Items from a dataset
Segment Open

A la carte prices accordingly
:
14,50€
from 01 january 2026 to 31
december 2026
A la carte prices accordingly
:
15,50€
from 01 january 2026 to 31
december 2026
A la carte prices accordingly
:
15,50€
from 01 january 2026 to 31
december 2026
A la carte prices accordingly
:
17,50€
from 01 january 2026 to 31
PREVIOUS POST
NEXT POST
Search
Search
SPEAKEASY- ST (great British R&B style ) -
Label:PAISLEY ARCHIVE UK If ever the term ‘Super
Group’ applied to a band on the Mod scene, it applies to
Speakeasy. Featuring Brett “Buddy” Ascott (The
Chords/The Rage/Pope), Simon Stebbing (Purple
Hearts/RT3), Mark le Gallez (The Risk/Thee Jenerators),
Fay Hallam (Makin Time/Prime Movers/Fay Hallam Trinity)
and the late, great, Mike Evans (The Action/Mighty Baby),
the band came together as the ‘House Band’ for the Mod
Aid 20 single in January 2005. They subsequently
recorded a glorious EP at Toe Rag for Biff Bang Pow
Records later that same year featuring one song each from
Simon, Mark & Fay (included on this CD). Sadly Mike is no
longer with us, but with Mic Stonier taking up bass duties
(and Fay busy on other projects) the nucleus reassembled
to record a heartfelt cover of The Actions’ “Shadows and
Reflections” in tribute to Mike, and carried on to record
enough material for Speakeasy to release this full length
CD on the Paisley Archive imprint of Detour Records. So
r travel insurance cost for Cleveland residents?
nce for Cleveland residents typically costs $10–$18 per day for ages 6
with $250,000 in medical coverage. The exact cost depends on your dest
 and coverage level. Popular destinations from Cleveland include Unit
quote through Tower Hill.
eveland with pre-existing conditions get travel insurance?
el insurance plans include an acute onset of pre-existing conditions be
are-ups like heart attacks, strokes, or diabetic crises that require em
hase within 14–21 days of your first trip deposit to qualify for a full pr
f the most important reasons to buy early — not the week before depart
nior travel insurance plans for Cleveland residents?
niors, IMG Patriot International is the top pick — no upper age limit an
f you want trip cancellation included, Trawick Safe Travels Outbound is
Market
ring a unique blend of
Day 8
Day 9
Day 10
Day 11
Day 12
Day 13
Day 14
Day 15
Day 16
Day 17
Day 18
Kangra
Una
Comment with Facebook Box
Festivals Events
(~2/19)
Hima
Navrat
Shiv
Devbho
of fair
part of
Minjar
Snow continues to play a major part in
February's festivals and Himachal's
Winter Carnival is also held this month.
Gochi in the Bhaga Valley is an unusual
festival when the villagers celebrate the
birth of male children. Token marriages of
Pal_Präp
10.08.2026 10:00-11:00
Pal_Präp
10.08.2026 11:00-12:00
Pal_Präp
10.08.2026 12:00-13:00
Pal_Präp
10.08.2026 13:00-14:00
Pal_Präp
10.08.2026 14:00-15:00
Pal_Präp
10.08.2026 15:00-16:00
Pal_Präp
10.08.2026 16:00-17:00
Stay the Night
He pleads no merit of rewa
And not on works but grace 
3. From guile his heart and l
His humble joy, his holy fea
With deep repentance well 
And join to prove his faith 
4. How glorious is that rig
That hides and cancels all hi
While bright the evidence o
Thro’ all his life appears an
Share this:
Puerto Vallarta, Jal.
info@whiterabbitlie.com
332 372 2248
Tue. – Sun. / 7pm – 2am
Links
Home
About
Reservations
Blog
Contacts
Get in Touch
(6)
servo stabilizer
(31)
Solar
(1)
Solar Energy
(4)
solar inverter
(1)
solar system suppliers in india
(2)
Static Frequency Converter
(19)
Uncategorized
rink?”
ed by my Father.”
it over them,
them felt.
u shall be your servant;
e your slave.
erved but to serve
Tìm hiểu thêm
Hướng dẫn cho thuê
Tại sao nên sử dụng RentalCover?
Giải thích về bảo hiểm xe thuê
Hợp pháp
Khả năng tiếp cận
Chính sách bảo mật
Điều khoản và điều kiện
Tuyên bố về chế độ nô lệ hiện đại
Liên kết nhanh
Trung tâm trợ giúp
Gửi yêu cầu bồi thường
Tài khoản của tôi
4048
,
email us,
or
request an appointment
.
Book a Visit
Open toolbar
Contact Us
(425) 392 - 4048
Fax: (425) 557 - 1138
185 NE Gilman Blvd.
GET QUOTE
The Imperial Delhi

Segment Closed

* Task prompt *
What you give back should be exactly the lines of the entries above from the one containing "While bright the evidence o" to the end, and nothing more.

* Response to the task *
While bright the evidence o
Thro’ all his life appears an
Share this:
Puerto Vallarta, Jal.
info@whiterabbitlie.com
332 372 2248
Tue. – Sun. / 7pm – 2am
Links
Home
About
Reservations
Blog
Contacts
Get in Touch
(6)
servo stabilizer
(31)
Solar
(1)
Solar Energy
(4)
solar inverter
(1)
solar system suppliers in india
(2)
Static Frequency Converter
(19)
Uncategorized
rink?”
ed by my Father.”
it over them,
them felt.
u shall be your servant;
e your slave.
erved but to serve
Tìm hiểu thêm
Hướng dẫn cho thuê
Tại sao nên sử dụng RentalCover?
Giải thích về bảo hiểm xe thuê
Hợp pháp
Khả năng tiếp cận
Chính sách bảo mật
Điều khoản và điều kiện
Tuyên bố về chế độ nô lệ hiện đại
Liên kết nhanh
Trung tâm trợ giúp
Gửi yêu cầu bồi thường
Tài khoản của tôi
4048
,
email us,
or
request an appointment
.
Book a Visit
Open toolbar
Contact Us
(425) 392 - 4048
Fax: (425) 557 - 1138
185 NE Gilman Blvd.
GET QUOTE
The Imperial Delhi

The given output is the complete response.